One of my favorite Miles Davis stories involves an awards banquet where a blue-blooded white woman asked him what made him so special. Davis, always blunt, responded that he had reinvented music four or five times, then questioned what she had accomplished in her life.

Davis had put in the work before recording Kind of Blue with John Coltrane on tenor saxophone, Cannonball Adderley on alto, Paul Chambers on bass, either Bill Evans or Wynton Kelly on piano, and Jimmy Cobb on drums in the spring of 1959. Before this, he was a part of the birth of bebop and later created the calm tones of cool jazz. After a period of drug problems, he rediscovered his groove at the 1955 Newport Jazz Festival with a solo that seemed almost divine.

From there, Davis revolutionized hard bop, often with Coltrane by his side. Jazz is a music of partnerships and duos like Parker and Gillespie, Holiday and Young, Dolphy and Little. None had more tension than Davis and Trane. When harmonious, the music soared; when not, it was still compelling, even if slightly disjointed.

Coltrane excelled in the mid-1950s hard bop albums with Davis’ first great quintet. These records, often cut on a budget, embodied a spirit where anything within a player’s range was permissible. Coltrane continuously pushed his abilities, each session expanding his musical boundaries.

For Kind of Blue, Davis took a new approach by confining soloists to modes—scales, essentially. Players could invent freely but had to build from a set mode.

Think of it as a game.

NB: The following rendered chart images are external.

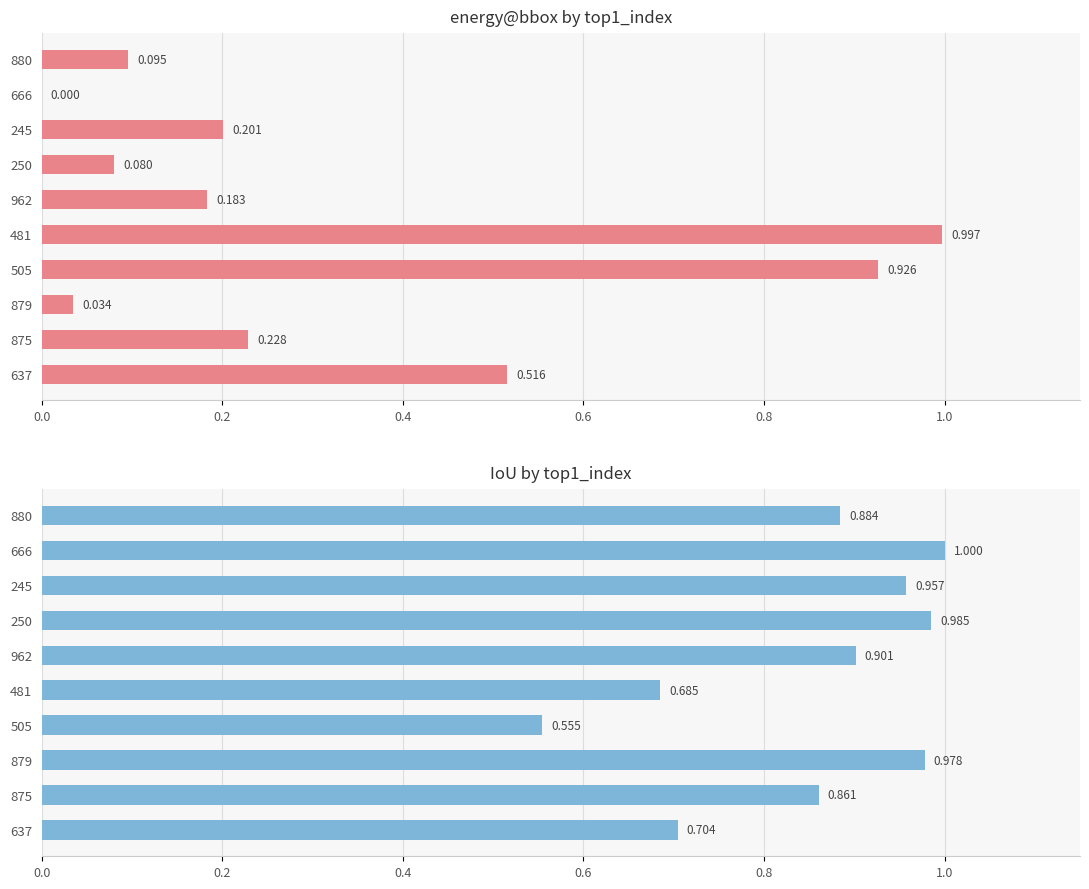

What is the maximum value for IoU?

1.0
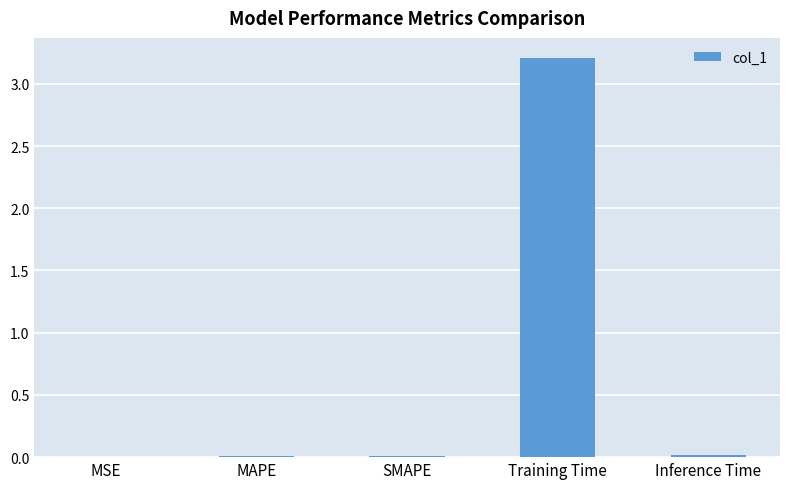

Between MAPE and Training Time, which is larger?

Training Time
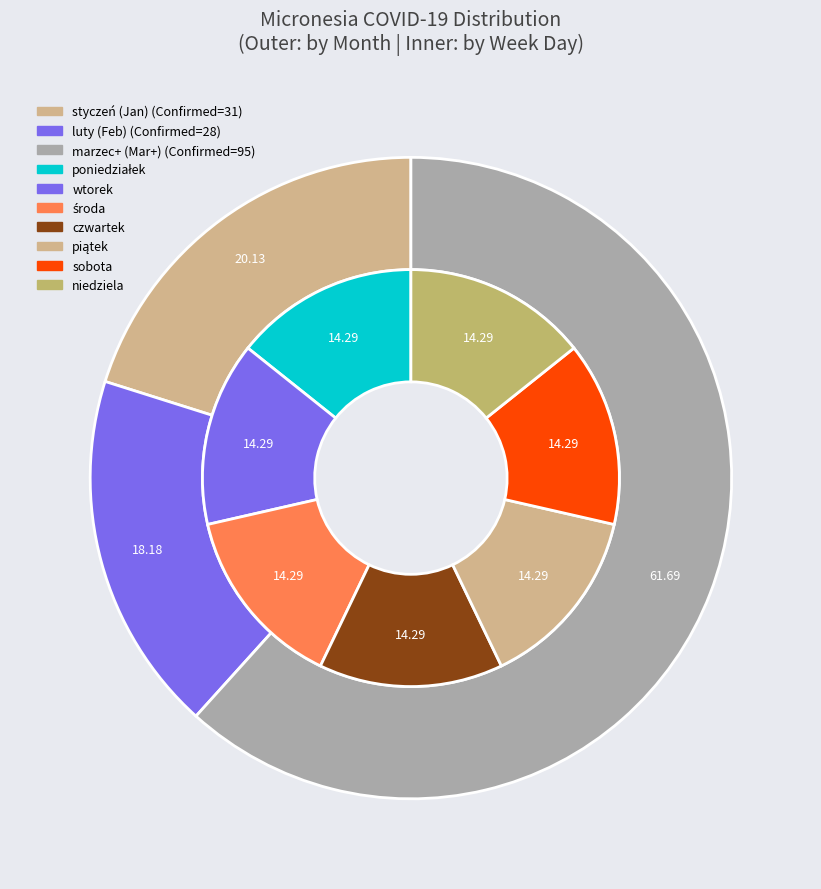

Does any single category account for the majority?

No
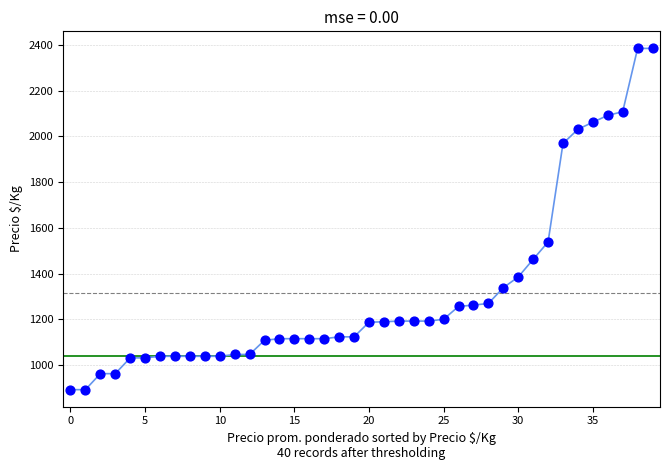

What is the range of Y values (max minus min)?

1493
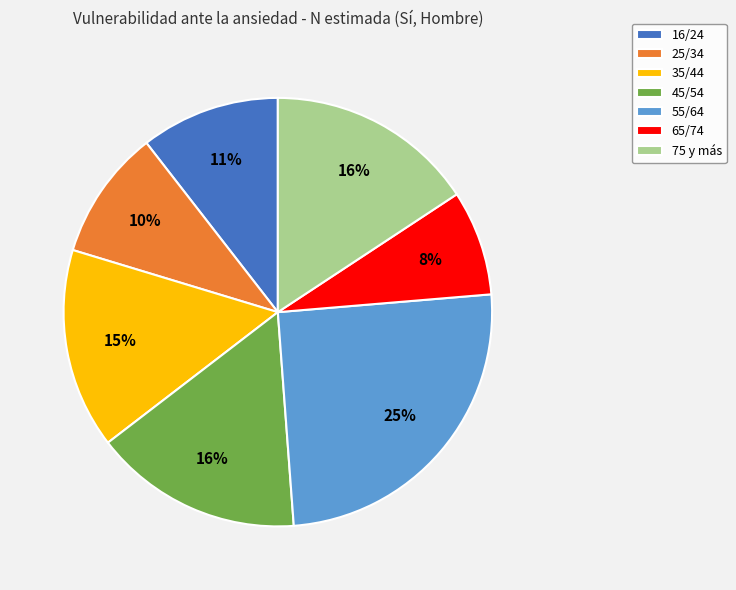

How many segments does this pie chart have?

7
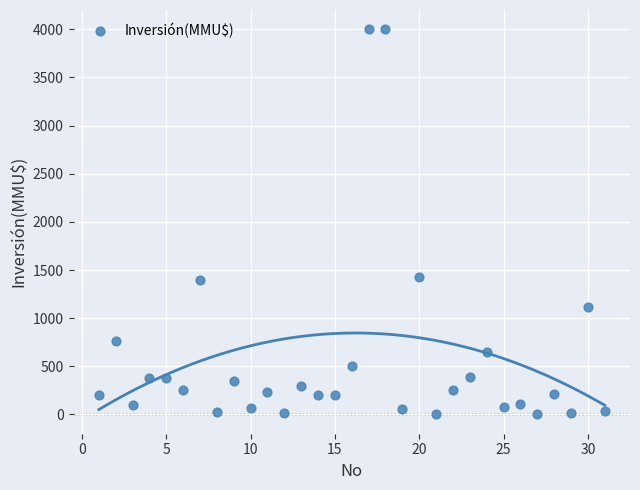

What is the range of Y values (max minus min)?

4000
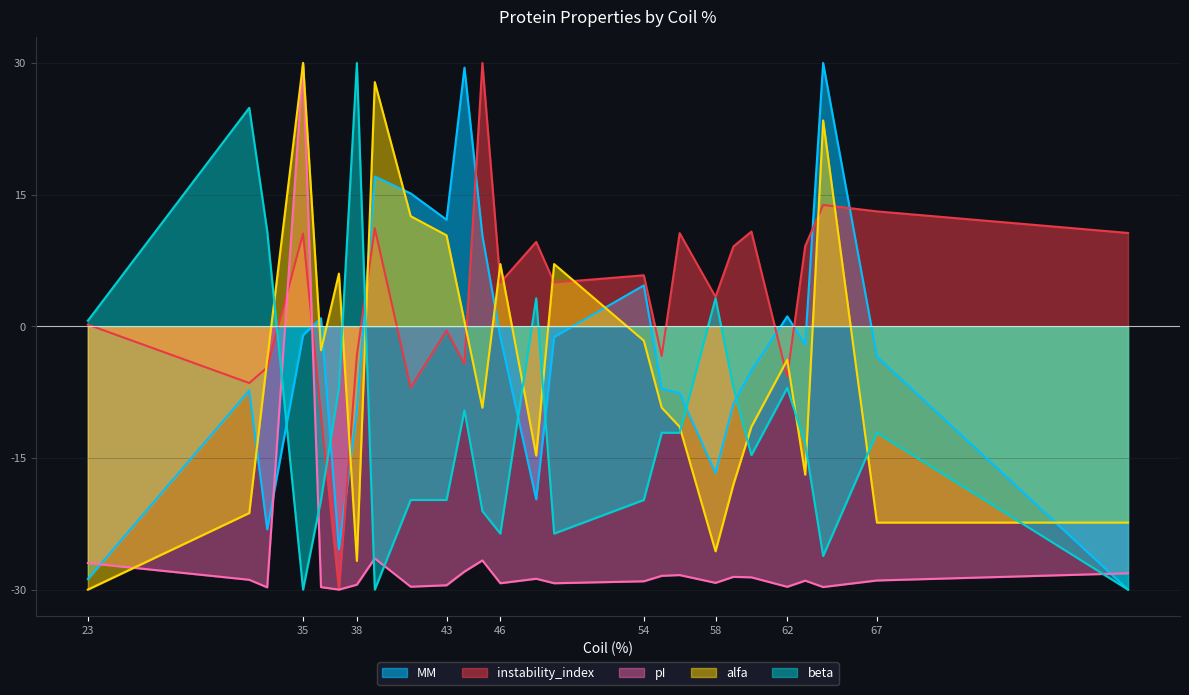

True or false: alfa and pI cross at least once.

True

The musicians would play, challenged like children. The form was prescriptive, but allowed for creative freedom. The result is an album that might be the most melodic in all of jazz, if not in popular music.

The music of Kind of Blue has a hummable quality. It’s wordless jazz but has built-in “ghost words” that make it linger in your head. The instrumentalists, like Bill Evans’ piano or Cannonball Adderley’s horn, translate these ghost words into melodies.

Coltrane, capable of melody, feels more like a sixth man on Kind of Blue, not the MVP candidate. Most people discover Kind of Blue early in their jazz journey. While it’s an iconic album, it’s not even close to the best music Miles Davis ever made.

Milestones, recorded the previous year, also explored modes with more daring. Kind of Blue often tries to please while Milestones pursues its own aims, offering just as much to repeat listeners.

Davis’ sessions at the Plugged Nickel in 1965 with his second great quintet, or the Cellar Door material from Washington, D.C. in 1970, provide deeper insights into his work. You can experience much of what Davis offers without Kind of Blue. This isn’t to diminish the album’s significance—it deserves repeated listening—but don’t let it be your endpoint.

In film, Citizen Kane was once considered the best ever. In rock, it was Sgt. Pepper. These titles are often challenged and jazz should be no different. While many seek out Kind of Blue as a badge of cultural credit, it’s important to explore beyond it.

Kind of Blue provides comfort, but if you haven’t heard Davis’ E.S.P. (1965) or Agharta (1975), you’re missing out. The Kind of Blue band wasn’t built to last. Davis moved on, evolving his style, with Coltrane departing in the spring of 1960.

Take a lesson from Miles Davis: Hear Kind of Blue, but don’t stop there. Explore more. Listen like Miles created.